Agir sur les conditions de travail et la qualité de vie au travail
Autre bataille de la CFDT : les conditions de travail et la qualité de vie au travail. Dans un contexte où les effectifs du secteur sont en tension et afin de limiter le taux de rotation du personnel, elle en a fait une priorité. C’est d’ailleurs une nécessité quand il s’agit d’assurer un accueil et un accompagnement de qualité, à la hauteur des besoins des mineurs. Elle s’était déjà battue bec et ongles, il y a une dizaine d’années, pour améliorer le taux d’encadrement et renforcer l’accompagnement et le suivi des mineurs : alors que les unités accueillaient systématiquement douze enfants, elle avait pu faire chuter ce nombre à huit.
Plus récemment, l’équipe a aussi été à l’origine d’un audit sur les difficultés et souffrances vécues par les personnels de certains services. Un travail de deux ans a conduit à la mise en place de modules de formations dédiées : « gestion des comportements violents », « contention verbale », « contention physique », « sanction ». « Les collègues nous ont vus œuvrer pour faire bouger les choses. Nous n’avons pas compté nos heures. On a montré ce que le syndicat pouvait leur apporter, mais aussi que cela ne se faisait pas du jour au lendemain », souligne Hélène Thouvenin.
Un accompagnement sur mesure
En outre, la section a obtenu la titularisation de plusieurs dizaines d’agents et des engagements de la direction en faveur d’une politique volontariste en la matière. Elle propose ainsi aux agents un accompagnement individualisé, que ce soit dans la préparation aux différents concours ou les démarches institutionnelles spécifiques. Ce service sur mesure est « ouvert à tous », précise Christophe Batoux, élu CFDT et présent à la maison départementale de l’enfance depuis 2006. Ensemble, ils vont travailler la lettre de motivation, le CV… et préparer le « grand oral ». Une telle mise en situation rassure avant le jour J et se traduit une fois sur deux en adhésion. « Nos collègues ont bien compris qu’il y avait un vrai plus à rejoindre nos collectifs », affirme Christophe. « Ce que l’on fait ne se résume pas toujours à de grandes avancées visibles par tous, ça peut prendre du temps mais cela témoigne de l’engagement qui est le nôtre auprès de nos collègues », pointe Karine Cordelier.
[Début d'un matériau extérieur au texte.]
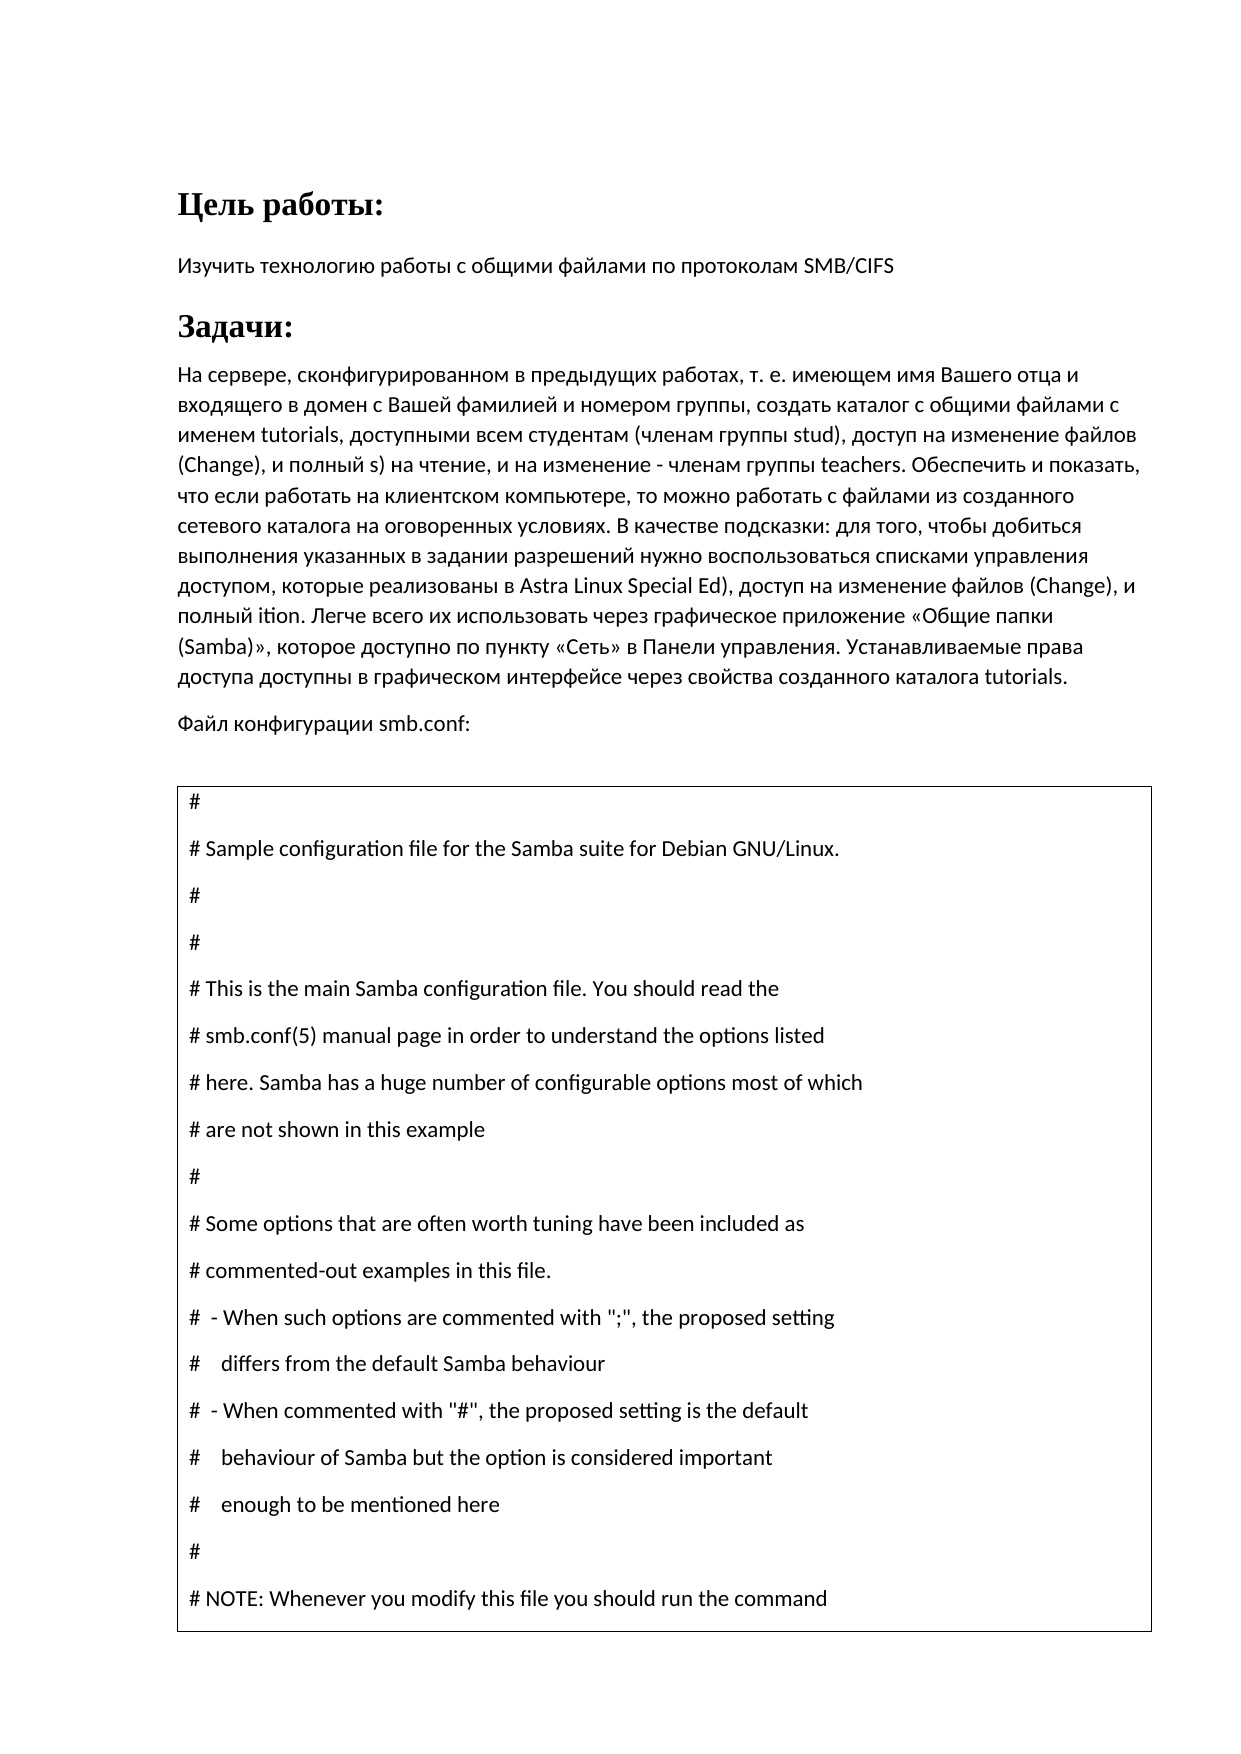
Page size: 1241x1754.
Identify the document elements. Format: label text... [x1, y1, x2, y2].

subtitle Изучить технологию работы с общими файлами по протоколам SMB/CIFS [177, 251, 1152, 279]
table_header # # Sample configuration file for the Samba suite for Debian GNU/Linux. # # # This is the main Samba configuration file. You should read the # smb.conf(5) manual page in order to understand the options listed # here. Samba has a huge number of configurable options most of which # are not shown in this example # # Some options that are often worth tuning have been included as # commented-out examples in this file. # - When such options are commented with ";", the proposed setting # differs from the default Samba behaviour # - When commented with "#", the proposed setting is the default # behaviour of Samba but the option is considered important # enough to be mentioned here # # NOTE: Whenever you modify this file you should run the command [178, 787, 1151, 1631]
subtitle Цель работы: [177, 184, 1152, 223]
text Файл конфигурации smb.conf: [177, 709, 1152, 767]
text На сервере, сконфигурированном в предыдущих работах, т. е. имеющем имя Вашего отца и входящего в домен с Вашей фамилией и номером группы, создать каталог с общими файлами с именем tutorials, доступными всем студентам (членам группы stud), доступ на изменение файлов (Change), и полный s) на чтение, и на изменение - членам группы teachers. Обеспечить и показать, что если работать на клиентском компьютере, то можно работать с файлами из созданного сетевого каталога на оговоренных условиях. В качестве подсказки: для того, чтобы добиться выполнения указанных в задании разрешений нужно воспользоваться списками управления доступом, которые реализованы в Astra Linux Special Ed), доступ на изменение файлов (Change), и полный ition. Легче всего их использовать через графическое приложение «Общие папки (Samba)», которое доступно по пункту «Сеть» в Панели управления. Устанавливаемые права доступа доступны в графическом интерфейсе через свойства созданного каталога tutorials. [177, 360, 1152, 690]
subtitle Задачи: [177, 306, 1152, 344]
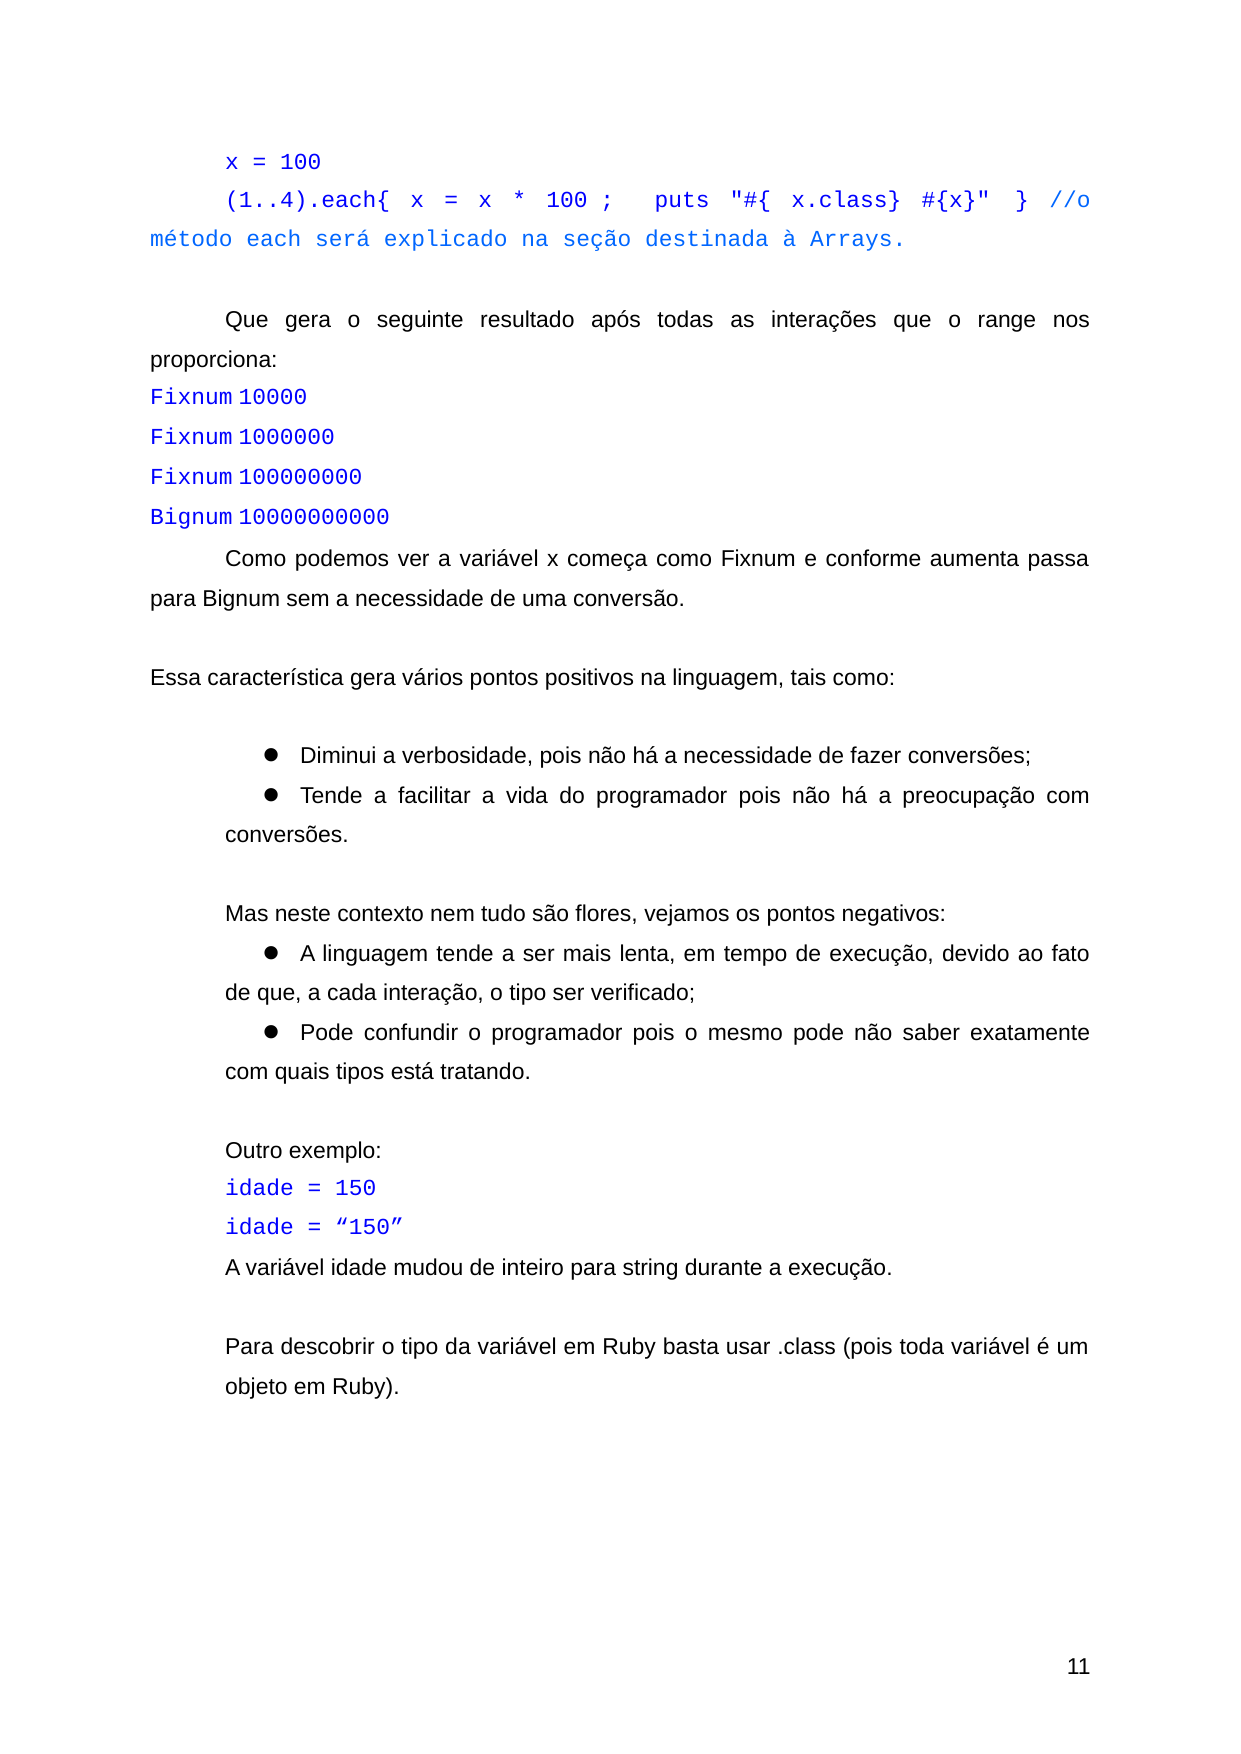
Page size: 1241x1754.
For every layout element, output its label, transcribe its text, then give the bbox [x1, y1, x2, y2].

list A variável idade mudou de inteiro para string durante a execução. [225, 1254, 1090, 1281]
list Outro exemplo: [225, 1137, 1090, 1163]
list idade = 150 [225, 1177, 1090, 1203]
text Bignum 10000000000 [150, 505, 1090, 531]
list Diminui a verbosidade, pois não há a necessidade de fazer conversões; [225, 742, 1090, 769]
text Como podemos ver a variável x começa como Fixnum e conforme aumenta passa para Bignum sem a necessidade de uma conversão. [150, 545, 1090, 611]
list A linguagem tende a ser mais lenta, em tempo de execução, devido ao fato de que, a cada interação, o tipo ser verificado; [225, 940, 1090, 1006]
text Essa característica gera vários pontos positivos na linguagem, tais como: [150, 663, 1090, 690]
text Que gera o seguinte resultado após todas as interações que o range nos proporciona: [150, 306, 1090, 372]
list Para descobrir o tipo da variável em Ruby basta usar .class (pois toda variável é um objeto em Ruby). [225, 1333, 1090, 1399]
text (1..4).each{ x = x * 100 ; puts "#{ x.class} #{x}" } //o método each será explicado na seção destinada à Arrays. [150, 189, 1090, 254]
text Fixnum 10000 [150, 385, 1090, 411]
text Fixnum 1000000 [150, 425, 1090, 451]
list Pode confundir o programador pois o mesmo pode não saber exatamente com quais tipos está tratando. [225, 1019, 1090, 1084]
text x = 100 [150, 150, 1090, 176]
list idade = “150” [225, 1216, 1090, 1241]
text Fixnum 100000000 [150, 465, 1090, 491]
list Mas neste contexto nem tudo são flores, vejamos os pontos negativos: [225, 900, 1090, 927]
list Tende a facilitar a vida do programador pois não há a preocupação com conversões. [225, 782, 1090, 848]
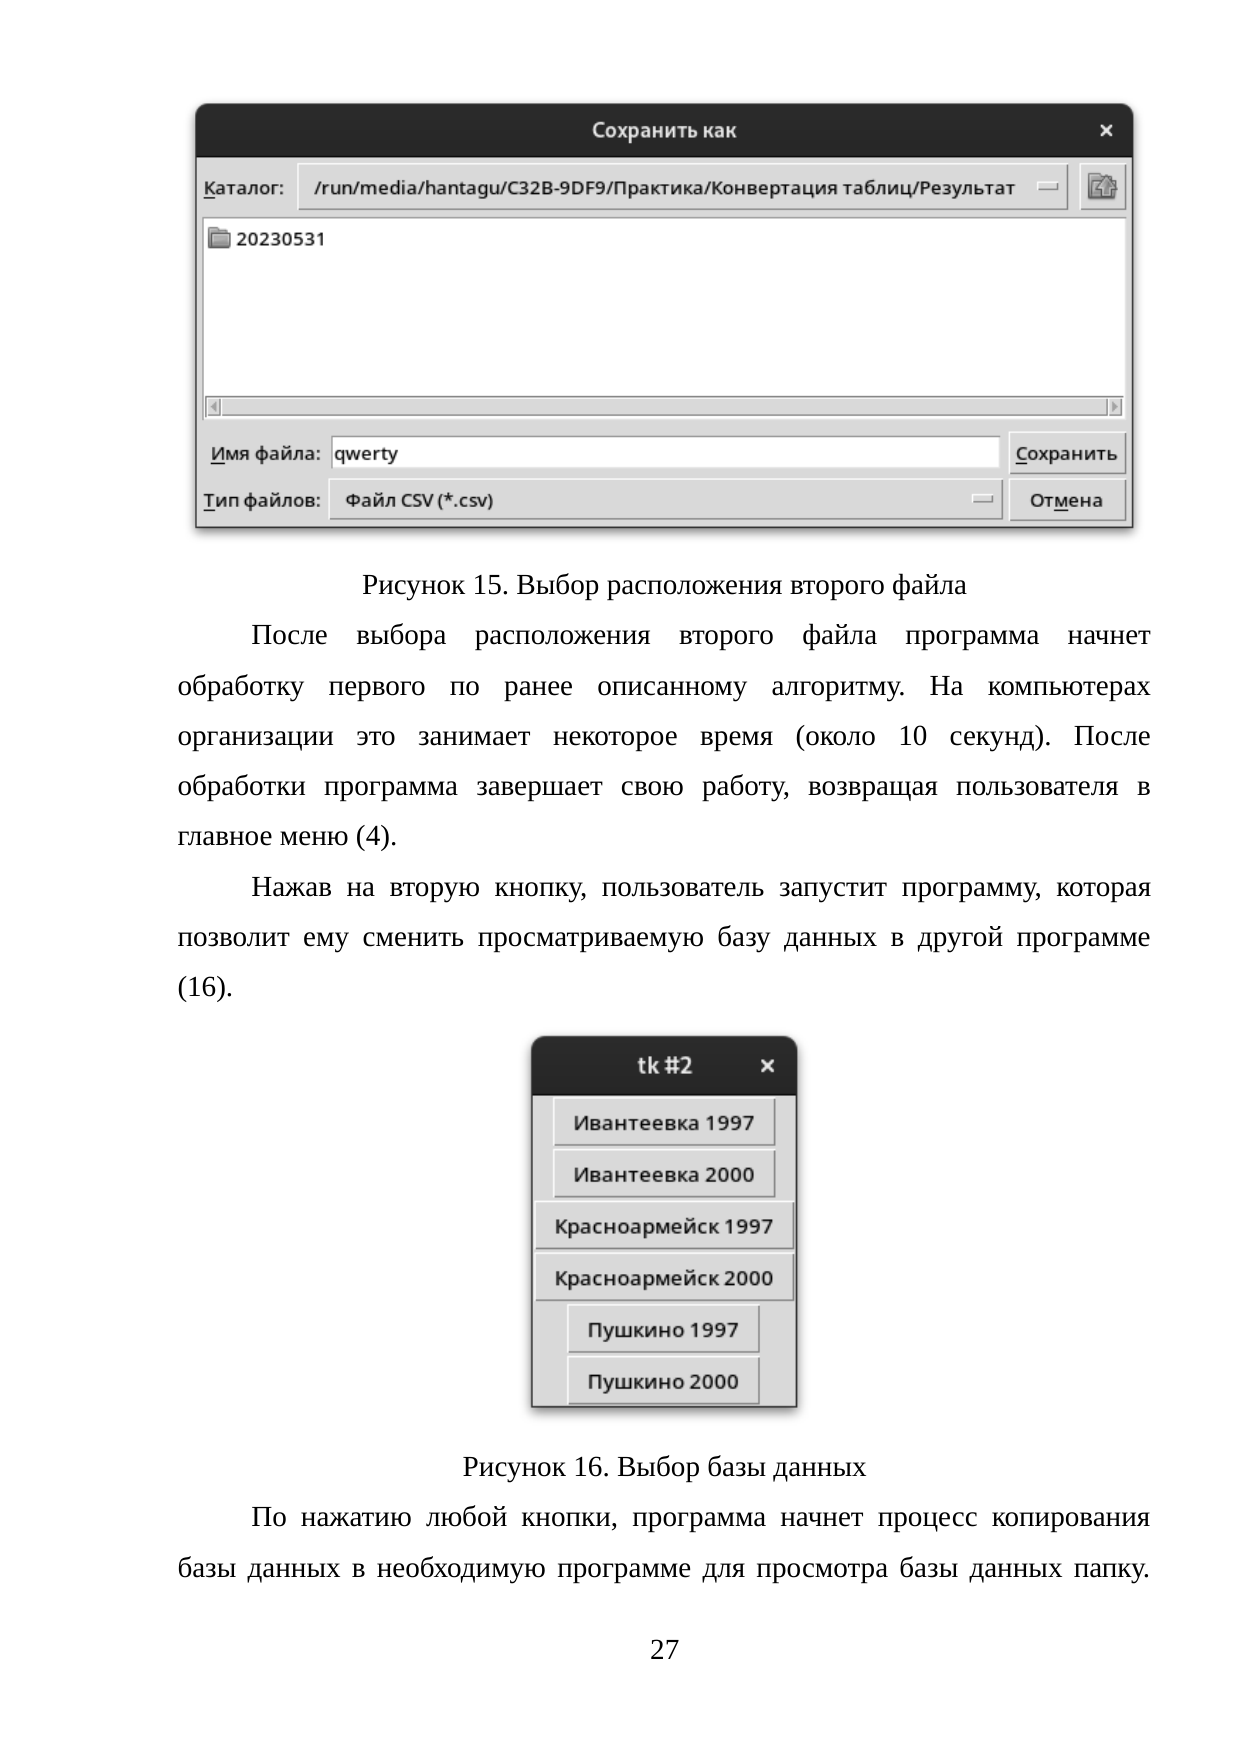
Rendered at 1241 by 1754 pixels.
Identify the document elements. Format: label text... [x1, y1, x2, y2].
Entretenir le lien avec les adhérents
Il a d’ailleurs fallu remédier à ce déficit de visibilité. « Nous faisons beaucoup de choses mais nous n’avons pas toujours su valoriser nos résultats, alors que d’autres organisations qui ne font rien savent parfaitement se les approprier », poursuit Vincent Étiève, éducateur spécialisé âgé de 28 ans et élu CSE. Dans cette perspective, la section a peu à peu revu sa façon de communiquer et a désormais acquis le réflexe de valoriser ses actions. Les tracts ont été repensés, la stratégie réseaux sociaux également. Depuis trois ans, la CFDT a mis en place une boucle WhatsApp en vue d’informer, en direct ou dès qu’elle l’estime nécessaire, l’ensemble de ses adhérents. « Nous voulons que nos adhérents puissent avoir la primeur de l’information », insiste Vincent Étiève. « Nous avons nettement progressé en communication mais cela ne remplacera jamais notre présence sur le terrain, complète Valérie Pia. Le premier contact privilégié est et reste la rencontre physique ! »
C’est dans cette logique que la section organise une réunion trimestrielle avec l’ensemble de ses adhérents, pour échanger autour des problématiques locales et nationales. Enfin, elle convie une fois par an l’ensemble des agents à un grand raout, le dernier a eu lieu en janvier 2025 autour d’une galette des rois. S’il est d’abord convivial et festif, ce rendez-vous offre surtout aux membres de la section l’occasion de discuter et de rappeler à toutes et tous que la CFDT est bien vivante, déterminée à faire avancer les droits des agents.